Quel billet stimulant pour un début de semaine ! Merci beaucoup.
Le récit du vieil homme dans le bus au Maroc a probablement été fondateur
de la sensibilité de J.M.Gustave Le Clézio, nous la comprenons…évidemment !
Oui, Brigitte, notre champ d’action est si vaste dans la morne plaine des injustices
que la POÉSIE, comme souvent, vient à notre aide et à notre consolation !
Avec Delphine Horvilleur ce matin sur France-Inter, voilà un bon début de semaine…
au centre du tourbillon actuel 👏
les arts se peuvent un lien éclairant entre les gens, mais l’alphabétisation n’est pas toujours au rendez-vous ?
la musique, la danse… et les images se peuvent des aides ou d’autres voies voix ?
Richesse des couleurs de nos différences…
Un texte qui donne à réfléchir sur les comportements de notre humanité…
ton billet m’a donné l’envie de relire tous les livres de Le Clézio que j’ai dans ma bibliothèque…
Merci et bonne semaine
J’ai lu plusieurs livres de Le Clézio et j’aime beaucoup sa sensibilité, son regard sur les plus pauvres, les opprimés, mais aussi son lien à la terre, la mer, le ciel, les autres horizons.
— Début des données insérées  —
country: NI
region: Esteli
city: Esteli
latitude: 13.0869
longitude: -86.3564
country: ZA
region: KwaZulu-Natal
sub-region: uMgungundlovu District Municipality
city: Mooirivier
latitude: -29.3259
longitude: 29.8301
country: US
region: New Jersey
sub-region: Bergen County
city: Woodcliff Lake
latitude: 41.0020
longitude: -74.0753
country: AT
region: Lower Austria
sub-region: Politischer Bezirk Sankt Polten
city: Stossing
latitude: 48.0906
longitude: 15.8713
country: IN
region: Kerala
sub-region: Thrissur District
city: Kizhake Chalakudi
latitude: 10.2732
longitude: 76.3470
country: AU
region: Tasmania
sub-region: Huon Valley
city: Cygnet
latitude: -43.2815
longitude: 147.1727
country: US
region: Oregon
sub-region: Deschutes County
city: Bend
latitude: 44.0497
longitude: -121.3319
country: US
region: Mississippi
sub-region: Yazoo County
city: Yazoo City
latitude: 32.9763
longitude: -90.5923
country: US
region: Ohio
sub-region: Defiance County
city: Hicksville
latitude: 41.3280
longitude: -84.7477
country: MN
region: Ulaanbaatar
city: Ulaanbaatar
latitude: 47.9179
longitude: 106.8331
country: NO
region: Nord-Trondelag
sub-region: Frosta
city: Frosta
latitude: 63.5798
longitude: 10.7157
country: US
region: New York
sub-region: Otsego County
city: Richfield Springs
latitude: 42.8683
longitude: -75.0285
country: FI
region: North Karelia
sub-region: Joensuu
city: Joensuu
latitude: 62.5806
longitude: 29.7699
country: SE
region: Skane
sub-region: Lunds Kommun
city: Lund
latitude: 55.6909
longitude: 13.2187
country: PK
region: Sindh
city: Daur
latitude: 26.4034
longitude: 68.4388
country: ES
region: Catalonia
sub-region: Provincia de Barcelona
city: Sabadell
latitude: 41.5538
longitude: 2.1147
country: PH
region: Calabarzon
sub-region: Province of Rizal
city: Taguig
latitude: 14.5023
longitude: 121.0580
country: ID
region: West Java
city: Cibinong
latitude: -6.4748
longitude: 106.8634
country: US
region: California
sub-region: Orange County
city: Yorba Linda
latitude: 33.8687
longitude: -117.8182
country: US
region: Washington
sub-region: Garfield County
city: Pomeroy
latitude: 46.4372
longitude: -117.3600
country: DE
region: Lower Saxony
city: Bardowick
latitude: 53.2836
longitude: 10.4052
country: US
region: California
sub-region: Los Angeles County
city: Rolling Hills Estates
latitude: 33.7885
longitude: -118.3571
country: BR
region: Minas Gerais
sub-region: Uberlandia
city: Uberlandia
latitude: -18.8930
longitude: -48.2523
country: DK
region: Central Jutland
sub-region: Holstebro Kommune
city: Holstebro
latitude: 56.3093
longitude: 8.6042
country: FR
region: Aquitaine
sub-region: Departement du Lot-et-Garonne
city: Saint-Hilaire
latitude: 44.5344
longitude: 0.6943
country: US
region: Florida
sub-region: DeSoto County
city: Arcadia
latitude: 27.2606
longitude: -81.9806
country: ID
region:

C’est un homme riche de plusieurs cultures.
Je n’ai jamais été déçue par un seul de tes billets, chère Plume.
Et ta constance de publication me force le respect.
Chapeau pour tes recherches littéraires et iconographiques. Cela donne un blog d’une grande qualité, dont ta sensibilité n’est pas la moindre !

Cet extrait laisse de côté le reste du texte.